• INPUT FOR THIS TASK
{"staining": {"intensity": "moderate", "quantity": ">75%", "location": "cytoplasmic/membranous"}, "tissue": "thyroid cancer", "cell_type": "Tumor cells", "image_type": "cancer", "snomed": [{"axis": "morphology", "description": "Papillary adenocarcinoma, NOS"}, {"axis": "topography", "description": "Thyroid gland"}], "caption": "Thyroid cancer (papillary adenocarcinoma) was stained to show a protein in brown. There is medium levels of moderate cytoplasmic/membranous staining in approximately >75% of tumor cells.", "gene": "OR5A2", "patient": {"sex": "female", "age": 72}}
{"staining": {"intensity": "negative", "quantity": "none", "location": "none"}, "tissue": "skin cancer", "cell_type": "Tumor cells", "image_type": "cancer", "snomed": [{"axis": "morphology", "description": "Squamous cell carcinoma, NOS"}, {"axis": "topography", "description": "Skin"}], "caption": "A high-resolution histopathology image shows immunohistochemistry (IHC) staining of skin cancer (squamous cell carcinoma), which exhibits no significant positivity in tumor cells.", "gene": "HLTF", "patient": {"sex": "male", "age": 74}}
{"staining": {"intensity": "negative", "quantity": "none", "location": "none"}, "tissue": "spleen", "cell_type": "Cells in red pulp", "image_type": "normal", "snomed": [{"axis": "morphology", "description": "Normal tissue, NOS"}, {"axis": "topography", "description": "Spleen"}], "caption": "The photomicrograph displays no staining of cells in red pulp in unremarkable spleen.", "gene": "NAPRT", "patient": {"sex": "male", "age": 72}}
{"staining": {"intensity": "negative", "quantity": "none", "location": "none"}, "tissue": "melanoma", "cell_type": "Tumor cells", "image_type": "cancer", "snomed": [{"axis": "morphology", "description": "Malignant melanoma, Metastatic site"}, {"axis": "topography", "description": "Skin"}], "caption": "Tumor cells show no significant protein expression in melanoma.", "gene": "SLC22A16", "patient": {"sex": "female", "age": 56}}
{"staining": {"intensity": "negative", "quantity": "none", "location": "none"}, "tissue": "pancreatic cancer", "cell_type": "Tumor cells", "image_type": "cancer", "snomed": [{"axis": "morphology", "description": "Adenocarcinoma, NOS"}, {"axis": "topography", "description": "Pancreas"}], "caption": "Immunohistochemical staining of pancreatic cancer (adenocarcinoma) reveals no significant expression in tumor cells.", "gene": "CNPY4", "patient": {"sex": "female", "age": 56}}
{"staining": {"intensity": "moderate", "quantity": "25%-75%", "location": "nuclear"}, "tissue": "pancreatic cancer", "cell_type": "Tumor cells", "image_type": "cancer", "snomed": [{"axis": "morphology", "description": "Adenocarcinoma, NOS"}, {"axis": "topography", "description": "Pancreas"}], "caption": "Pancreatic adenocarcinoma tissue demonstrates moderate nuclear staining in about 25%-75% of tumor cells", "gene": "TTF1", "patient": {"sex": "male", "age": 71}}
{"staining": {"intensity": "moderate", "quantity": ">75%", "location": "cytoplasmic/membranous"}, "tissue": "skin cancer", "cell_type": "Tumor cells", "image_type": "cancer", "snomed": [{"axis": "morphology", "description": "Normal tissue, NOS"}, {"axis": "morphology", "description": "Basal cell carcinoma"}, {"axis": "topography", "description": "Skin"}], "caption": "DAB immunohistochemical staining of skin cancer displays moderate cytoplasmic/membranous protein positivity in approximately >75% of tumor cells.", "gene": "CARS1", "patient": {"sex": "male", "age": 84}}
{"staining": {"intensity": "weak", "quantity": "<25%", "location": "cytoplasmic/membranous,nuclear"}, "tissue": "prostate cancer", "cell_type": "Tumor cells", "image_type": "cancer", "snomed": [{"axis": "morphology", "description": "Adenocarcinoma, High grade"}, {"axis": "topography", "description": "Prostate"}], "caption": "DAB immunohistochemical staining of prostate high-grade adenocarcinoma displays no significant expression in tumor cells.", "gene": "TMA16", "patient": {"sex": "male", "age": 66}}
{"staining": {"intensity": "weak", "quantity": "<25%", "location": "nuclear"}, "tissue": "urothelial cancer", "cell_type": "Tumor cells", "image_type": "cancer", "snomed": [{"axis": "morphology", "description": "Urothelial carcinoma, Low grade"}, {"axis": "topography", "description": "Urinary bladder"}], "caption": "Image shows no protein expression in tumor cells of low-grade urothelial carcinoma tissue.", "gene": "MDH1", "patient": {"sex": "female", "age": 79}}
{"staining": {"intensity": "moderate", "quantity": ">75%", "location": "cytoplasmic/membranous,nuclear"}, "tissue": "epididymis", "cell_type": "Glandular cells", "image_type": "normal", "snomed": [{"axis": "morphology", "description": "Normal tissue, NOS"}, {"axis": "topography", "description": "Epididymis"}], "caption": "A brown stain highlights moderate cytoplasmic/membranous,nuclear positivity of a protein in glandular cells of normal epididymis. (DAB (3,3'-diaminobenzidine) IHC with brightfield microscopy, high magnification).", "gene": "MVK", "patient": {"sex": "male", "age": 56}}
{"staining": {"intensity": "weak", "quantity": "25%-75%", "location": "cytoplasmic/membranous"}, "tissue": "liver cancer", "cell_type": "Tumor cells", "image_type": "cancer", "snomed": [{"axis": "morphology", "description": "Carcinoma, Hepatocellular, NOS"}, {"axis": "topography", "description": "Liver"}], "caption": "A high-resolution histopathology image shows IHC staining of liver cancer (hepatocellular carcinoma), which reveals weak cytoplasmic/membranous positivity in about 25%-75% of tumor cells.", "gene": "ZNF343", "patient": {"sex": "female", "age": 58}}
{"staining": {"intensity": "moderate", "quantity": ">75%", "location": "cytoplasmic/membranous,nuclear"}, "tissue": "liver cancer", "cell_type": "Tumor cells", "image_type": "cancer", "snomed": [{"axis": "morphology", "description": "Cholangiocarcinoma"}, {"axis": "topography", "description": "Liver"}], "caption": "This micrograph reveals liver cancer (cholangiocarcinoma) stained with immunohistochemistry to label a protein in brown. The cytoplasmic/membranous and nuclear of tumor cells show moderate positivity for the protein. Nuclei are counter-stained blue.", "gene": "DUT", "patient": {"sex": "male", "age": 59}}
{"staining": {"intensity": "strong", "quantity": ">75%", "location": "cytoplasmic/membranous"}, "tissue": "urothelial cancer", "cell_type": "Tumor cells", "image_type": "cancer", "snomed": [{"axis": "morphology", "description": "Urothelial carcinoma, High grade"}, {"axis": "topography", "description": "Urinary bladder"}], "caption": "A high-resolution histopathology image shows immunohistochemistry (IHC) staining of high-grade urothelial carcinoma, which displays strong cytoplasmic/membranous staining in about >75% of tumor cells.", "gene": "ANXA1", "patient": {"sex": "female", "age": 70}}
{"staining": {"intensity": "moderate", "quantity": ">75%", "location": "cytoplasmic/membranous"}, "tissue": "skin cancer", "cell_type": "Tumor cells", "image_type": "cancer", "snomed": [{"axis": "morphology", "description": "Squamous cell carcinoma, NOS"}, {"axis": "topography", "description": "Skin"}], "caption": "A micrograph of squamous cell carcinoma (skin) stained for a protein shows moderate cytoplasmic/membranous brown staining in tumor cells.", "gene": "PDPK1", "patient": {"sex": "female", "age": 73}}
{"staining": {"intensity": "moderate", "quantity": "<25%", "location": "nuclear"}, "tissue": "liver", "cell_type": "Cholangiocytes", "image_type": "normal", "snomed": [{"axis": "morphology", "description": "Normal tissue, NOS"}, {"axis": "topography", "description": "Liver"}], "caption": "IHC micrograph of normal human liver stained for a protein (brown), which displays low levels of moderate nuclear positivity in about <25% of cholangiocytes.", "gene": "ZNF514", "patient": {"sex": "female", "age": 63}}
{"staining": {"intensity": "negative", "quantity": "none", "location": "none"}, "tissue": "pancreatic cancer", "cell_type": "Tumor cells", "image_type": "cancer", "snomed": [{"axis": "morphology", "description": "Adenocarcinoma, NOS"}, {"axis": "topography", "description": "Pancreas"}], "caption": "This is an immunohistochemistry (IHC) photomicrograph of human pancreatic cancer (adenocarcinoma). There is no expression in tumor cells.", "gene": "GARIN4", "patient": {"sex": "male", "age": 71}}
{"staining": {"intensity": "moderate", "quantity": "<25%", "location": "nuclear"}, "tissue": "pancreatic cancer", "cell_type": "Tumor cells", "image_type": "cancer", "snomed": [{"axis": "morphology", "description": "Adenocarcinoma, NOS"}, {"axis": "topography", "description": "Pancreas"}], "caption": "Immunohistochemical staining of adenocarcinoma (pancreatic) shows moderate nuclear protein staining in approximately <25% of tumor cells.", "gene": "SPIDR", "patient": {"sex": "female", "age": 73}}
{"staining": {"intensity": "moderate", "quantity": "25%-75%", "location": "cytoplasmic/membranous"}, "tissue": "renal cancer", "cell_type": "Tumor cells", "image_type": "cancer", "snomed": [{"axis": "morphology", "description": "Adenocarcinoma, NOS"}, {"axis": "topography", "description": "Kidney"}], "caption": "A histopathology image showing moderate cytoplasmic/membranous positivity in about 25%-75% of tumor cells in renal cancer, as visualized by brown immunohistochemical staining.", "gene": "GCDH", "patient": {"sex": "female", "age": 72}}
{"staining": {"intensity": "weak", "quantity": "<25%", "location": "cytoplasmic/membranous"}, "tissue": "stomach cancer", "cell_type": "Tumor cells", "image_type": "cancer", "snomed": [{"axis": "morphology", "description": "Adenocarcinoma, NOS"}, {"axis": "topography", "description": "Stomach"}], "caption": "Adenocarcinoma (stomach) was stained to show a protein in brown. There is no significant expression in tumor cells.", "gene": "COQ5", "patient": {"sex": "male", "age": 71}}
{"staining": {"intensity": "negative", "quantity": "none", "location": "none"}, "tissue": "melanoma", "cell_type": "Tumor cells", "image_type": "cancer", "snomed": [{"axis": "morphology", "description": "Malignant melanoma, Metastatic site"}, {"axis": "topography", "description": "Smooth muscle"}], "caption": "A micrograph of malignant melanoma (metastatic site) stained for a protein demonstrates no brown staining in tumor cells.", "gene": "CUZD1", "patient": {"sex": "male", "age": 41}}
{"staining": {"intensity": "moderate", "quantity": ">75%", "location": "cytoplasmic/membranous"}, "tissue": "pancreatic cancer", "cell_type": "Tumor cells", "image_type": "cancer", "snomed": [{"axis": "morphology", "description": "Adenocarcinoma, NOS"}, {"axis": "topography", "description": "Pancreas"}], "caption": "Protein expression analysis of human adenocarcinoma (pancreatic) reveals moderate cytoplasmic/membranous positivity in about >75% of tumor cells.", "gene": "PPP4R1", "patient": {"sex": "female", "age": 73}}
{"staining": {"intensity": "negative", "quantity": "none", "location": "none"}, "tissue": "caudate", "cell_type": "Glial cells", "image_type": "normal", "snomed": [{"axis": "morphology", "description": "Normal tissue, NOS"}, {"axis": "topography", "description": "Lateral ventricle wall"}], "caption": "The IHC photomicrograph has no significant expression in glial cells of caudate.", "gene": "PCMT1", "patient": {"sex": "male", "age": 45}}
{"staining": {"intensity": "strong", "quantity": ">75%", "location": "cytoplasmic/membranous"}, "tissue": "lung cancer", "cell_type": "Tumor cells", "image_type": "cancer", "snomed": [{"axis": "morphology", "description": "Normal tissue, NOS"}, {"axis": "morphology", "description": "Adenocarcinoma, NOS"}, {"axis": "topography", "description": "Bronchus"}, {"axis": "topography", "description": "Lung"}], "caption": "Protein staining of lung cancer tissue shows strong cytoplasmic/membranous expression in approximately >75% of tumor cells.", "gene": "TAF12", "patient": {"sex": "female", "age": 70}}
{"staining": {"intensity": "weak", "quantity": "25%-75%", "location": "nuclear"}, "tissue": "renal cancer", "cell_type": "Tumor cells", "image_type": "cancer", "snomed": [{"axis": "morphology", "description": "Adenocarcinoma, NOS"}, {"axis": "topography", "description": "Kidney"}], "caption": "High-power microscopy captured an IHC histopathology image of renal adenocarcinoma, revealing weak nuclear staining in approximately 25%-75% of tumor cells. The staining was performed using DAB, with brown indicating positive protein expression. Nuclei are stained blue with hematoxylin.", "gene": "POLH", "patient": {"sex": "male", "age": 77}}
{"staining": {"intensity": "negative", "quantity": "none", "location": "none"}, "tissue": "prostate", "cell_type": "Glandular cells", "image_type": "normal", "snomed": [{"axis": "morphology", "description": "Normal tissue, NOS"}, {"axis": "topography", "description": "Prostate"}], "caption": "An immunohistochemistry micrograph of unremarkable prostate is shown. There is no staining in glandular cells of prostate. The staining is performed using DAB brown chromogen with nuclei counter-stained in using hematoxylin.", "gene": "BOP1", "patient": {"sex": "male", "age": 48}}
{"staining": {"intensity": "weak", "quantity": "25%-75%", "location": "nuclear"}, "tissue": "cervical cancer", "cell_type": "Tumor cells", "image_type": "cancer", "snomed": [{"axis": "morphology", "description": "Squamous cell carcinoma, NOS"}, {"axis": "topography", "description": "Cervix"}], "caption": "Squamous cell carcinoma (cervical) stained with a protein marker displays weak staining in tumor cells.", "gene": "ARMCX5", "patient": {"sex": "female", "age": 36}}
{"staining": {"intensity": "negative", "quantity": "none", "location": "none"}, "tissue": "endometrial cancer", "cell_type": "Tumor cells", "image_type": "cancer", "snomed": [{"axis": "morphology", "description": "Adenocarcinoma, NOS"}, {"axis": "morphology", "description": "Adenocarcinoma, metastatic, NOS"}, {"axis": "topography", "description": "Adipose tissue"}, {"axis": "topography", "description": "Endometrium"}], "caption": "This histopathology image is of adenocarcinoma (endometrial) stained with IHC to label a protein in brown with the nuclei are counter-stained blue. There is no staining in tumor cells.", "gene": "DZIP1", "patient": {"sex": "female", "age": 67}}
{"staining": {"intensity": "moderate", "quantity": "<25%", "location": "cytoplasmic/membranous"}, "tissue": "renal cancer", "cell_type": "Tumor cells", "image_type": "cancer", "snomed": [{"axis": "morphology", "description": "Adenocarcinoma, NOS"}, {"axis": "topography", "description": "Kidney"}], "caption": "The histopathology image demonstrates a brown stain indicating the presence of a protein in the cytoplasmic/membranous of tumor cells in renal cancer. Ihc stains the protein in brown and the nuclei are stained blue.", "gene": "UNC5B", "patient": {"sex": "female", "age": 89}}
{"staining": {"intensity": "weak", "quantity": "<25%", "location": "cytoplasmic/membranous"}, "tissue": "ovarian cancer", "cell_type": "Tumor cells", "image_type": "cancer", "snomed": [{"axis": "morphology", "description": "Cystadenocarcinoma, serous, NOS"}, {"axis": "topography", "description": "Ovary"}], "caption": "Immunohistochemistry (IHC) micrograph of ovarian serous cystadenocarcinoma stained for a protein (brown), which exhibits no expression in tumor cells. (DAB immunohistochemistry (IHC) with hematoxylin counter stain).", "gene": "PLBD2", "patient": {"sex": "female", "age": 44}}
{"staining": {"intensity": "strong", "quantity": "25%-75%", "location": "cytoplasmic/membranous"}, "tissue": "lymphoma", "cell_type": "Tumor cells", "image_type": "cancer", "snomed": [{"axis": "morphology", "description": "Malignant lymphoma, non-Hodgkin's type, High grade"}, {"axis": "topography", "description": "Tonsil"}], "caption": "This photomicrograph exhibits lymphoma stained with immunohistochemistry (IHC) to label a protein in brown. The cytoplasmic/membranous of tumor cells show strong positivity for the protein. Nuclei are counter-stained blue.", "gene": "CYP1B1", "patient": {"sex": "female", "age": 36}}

• DESCRIPTION OF THE TASK
Where in the records does the string "melanoma" appear? Copy every line that has it.

• WRITTEN RESPONSE
{"staining": {"intensity": "negative", "quantity": "none", "location": "none"}, "tissue": "melanoma", "cell_type": "Tumor cells", "image_type": "cancer", "snomed": [{"axis": "morphology", "description": "Malignant melanoma, Metastatic site"}, {"axis": "topography", "description": "Skin"}], "caption": "Tumor cells show no significant protein expression in melanoma.", "gene": "SLC22A16", "patient": {"sex": "female", "age": 56}}
{"staining": {"intensity": "negative", "quantity": "none", "location": "none"}, "tissue": "melanoma", "cell_type": "Tumor cells", "image_type": "cancer", "snomed": [{"axis": "morphology", "description": "Malignant melanoma, Metastatic site"}, {"axis": "topography", "description": "Smooth muscle"}], "caption": "A micrograph of malignant melanoma (metastatic site) stained for a protein demonstrates no brown staining in tumor cells.", "gene": "CUZD1", "patient": {"sex": "male", "age": 41}}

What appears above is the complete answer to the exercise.